En France, avec des apparences différentes, même politique, même sournoiserie : ici on fait appel à la rue, on montre le tsar, et on montre Félix Faure ; les ministres, portant au front l’auréole de l’alliance et protégés par le saint nom de la Russie, se dressent en apothéose sur la badauderie des foules ; mais quand on leur demande ce qu’est l’alliance, où elle tend, à quoi elle engage, silence et nuit ; les feux d’artifice s’éteignent, et M. Hanotaux tout seul sait ce qu’a signé M. Félix Faure. Et c’est une merveille, j’en conviens, de donner à toute cette politique un air populaire en jetant à la foule des mots, des sons de cloches, des lueurs de lampions et des frissons de drapeaux, et en lui cachant toute la vérité, toute la réalité, toute la substance des choses. C’est ainsi que nos dirigeants peuvent traverser en triomphe les multitudes badaudes après avoir proclamé que la mutilation définitive de la France, le servage éternel des provinces conquises, la consécration du traité de Francfort, l’égorgement de l’Arménie, l’insolence du Sultan assassin, la diminution et la domestication de la Grèce livrée à la soldatesque turque et aux banquiers berlinois, l’annexion de la République française à la réaction européenne, que tout cela c’était la civilisation, l’équité, le droit, l’idéal. Ô Paris déchu, à quand le réveil ?
« La Petite République » du samedi 23 octobre 1897
Plus on écoute les orateurs radicaux, plus on est convaincu que seule la doctrine socialiste en son intégrité peut arracher notre pays à la réaction. Certes, il y a des constatations utiles dans le discours récent de M. Bourgeois, et il y a intérêt, pour la propagande même de notre parti, à les fixer. Il reconnaît qu’aujourd’hui, sous le nom d’intérêt social, c’est le syndicat des grands intérêts capitalistes qui veut s’imposer au pays ; il reconnaît que c’est contre une coalition de l’Église et de la Finance que se heurte aujourd’hui la démocratie ; et même — c’est l’aveu dont il faut lui savoir le plus de gré — il a proclamé, lui, ancien ministre des affaires étrangères, que, dans toute la question d’Orient, la vraie diplomatie, la seule vraiment agissante, la seule souveraine, était la diplomatie des hommes d’argent : « Pendant que sur le théâtre se promenaient solennellement les diplomates, c’étaient les porteurs de valeurs ottomanes qui dans les coulisses faisaient la loi. » — Soit, et voilà des affirmations d’une exceptionnelle gravité. Mais quelles conclusions tire M. Bourgeois ? Il n’ose ni remonter aux principes, ni aller aux dernières conséquences.

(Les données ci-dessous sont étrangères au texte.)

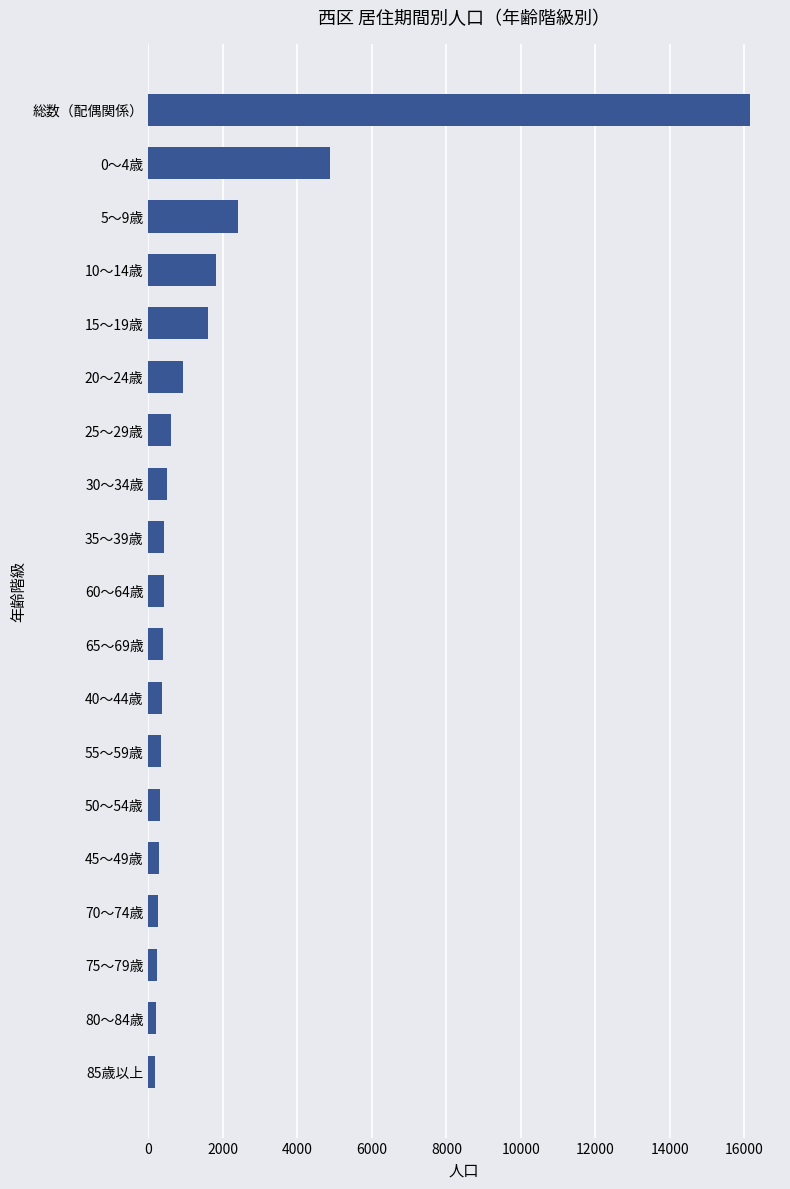

Is it true that the value at 25～29歳 is 597?

True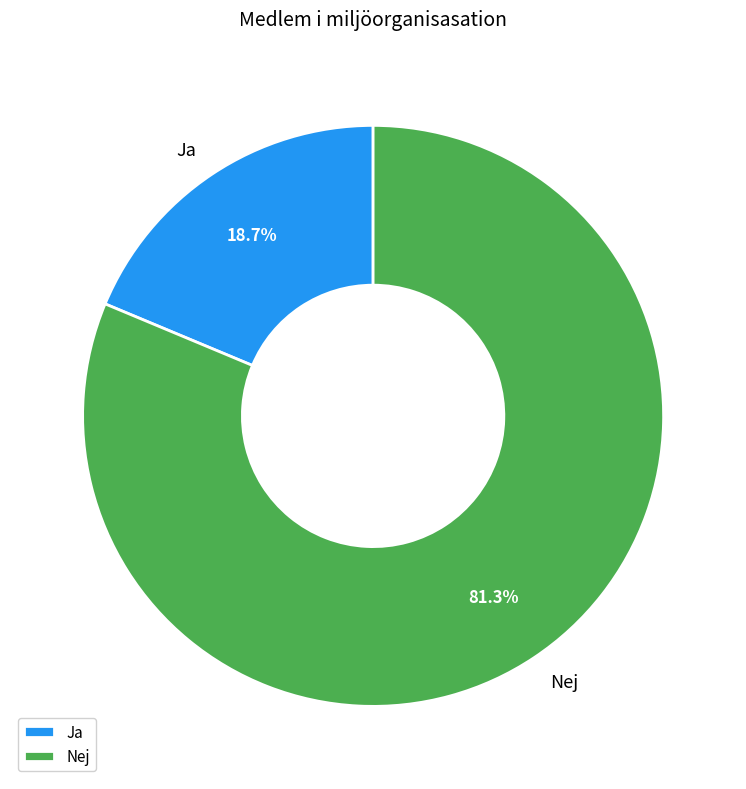

Between Nej and Ja, which is larger?

Nej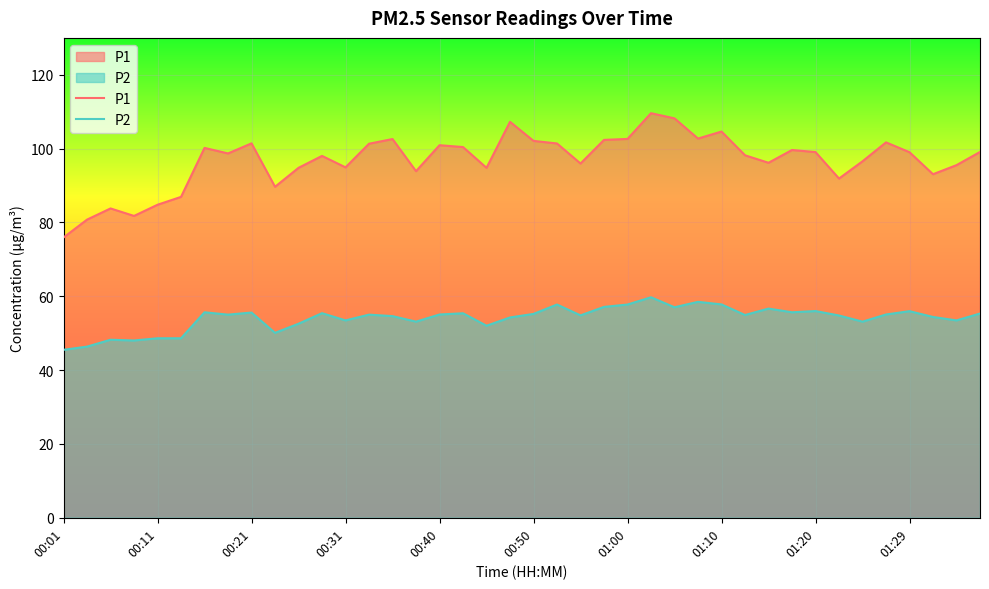

What is the sum of all P1 values?

3872.6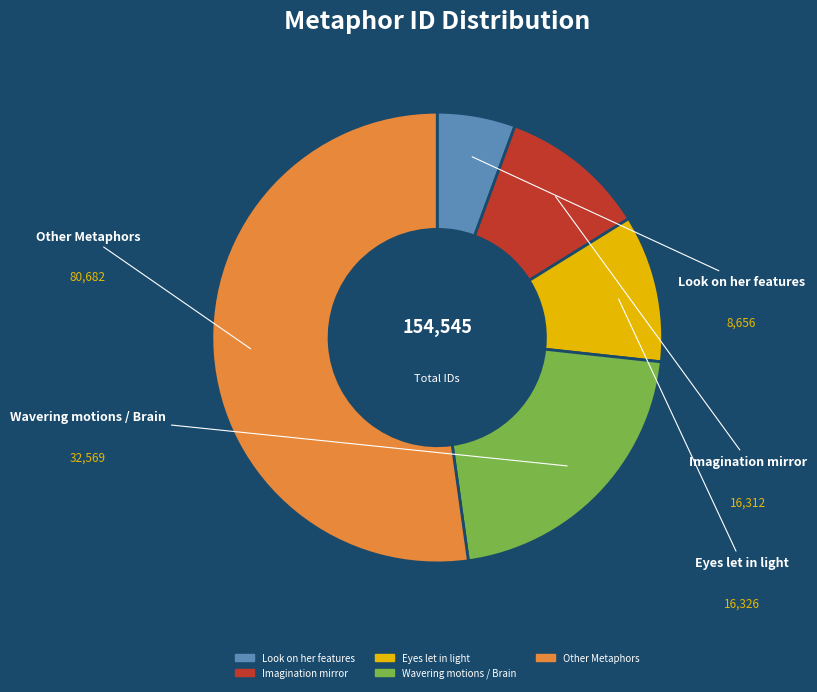

Is there any slice that represents more than half of the pie?

Yes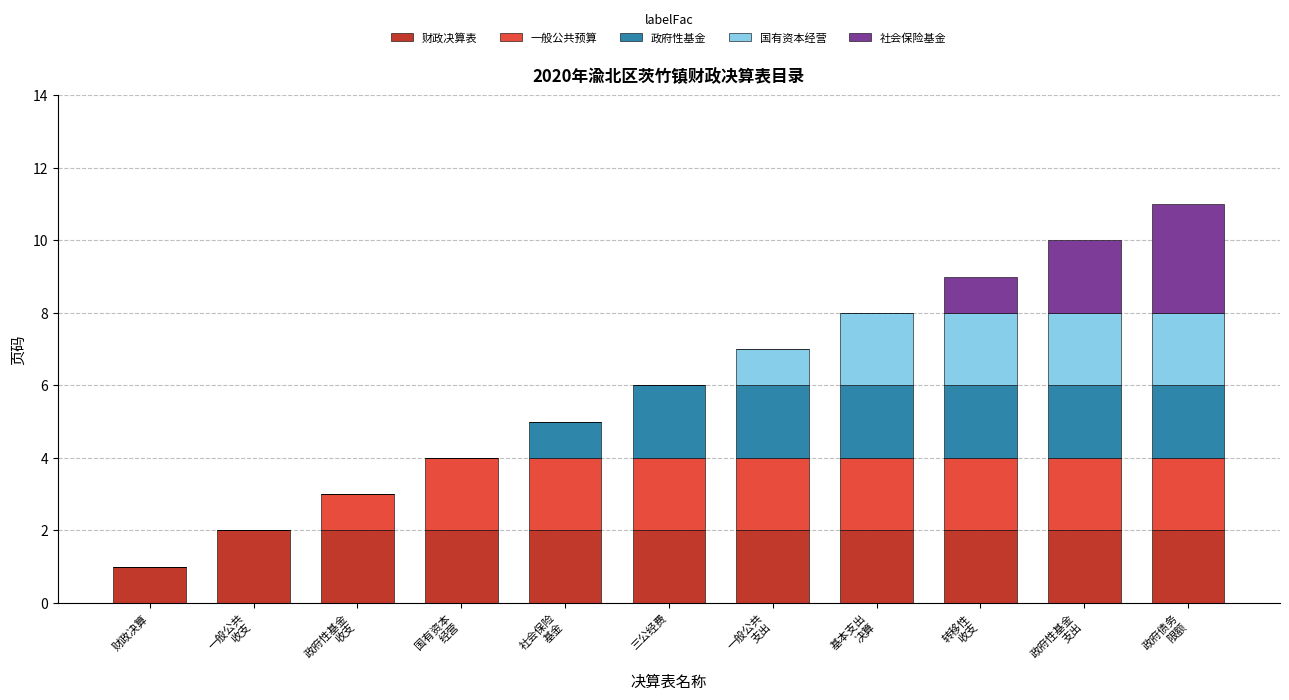

Count the number of categories in the chart.

11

S’il est vrai que la politique européenne est livrée à la seule puissance de l’Argent, s’il est vrai que l’autonomie de la Crète, la vie de deux cent mille Arméniens, les réformes réclamées par la partie saine du monde musulman, s’il est vrai que tout cela n’a pas pesé une once dans la balance des intérêts financiers, comment M. Bourgeois peut-il se féliciter de la situation extérieure ? Comment peut-il se réjouir pour la France de l’alliance franco-russe, puisque cette alliance n’a fait que consacrer la domestication de la France en attachant celle-ci à la Russie domestiquée elle-même par les banquiers européens ? Dénoncer la prédominance de l’Argent dans la question orientale et exalter une alliance qui sert avant tout les intérêts des hommes d’argent, c’est une singulière contradiction ; et c’est par ces contradictions que le radicalisme gouvernemental périra.
De même, d’où vient cette puissance des hommes d’argent ? D’où vient qu’ils peuvent disposer pour leurs opérations et spéculations de capitaux énormes ? Ces capitaux mêmes, d’où viennent-ils ? Est-ce qu’ils n’ont pas été prélevés, jour par jour, heure par heure, sur le travail du prolétariat ouvrier et paysan ? Si la propriété et le travail étaient confondus, la Haute Finance n’existerait même pas ; et dénoncer la spéculation financière tout en maintenant le système de la propriété capitaliste, c’est protester contre le fruit en respectant la racine. Nouvelle et décisive contradiction.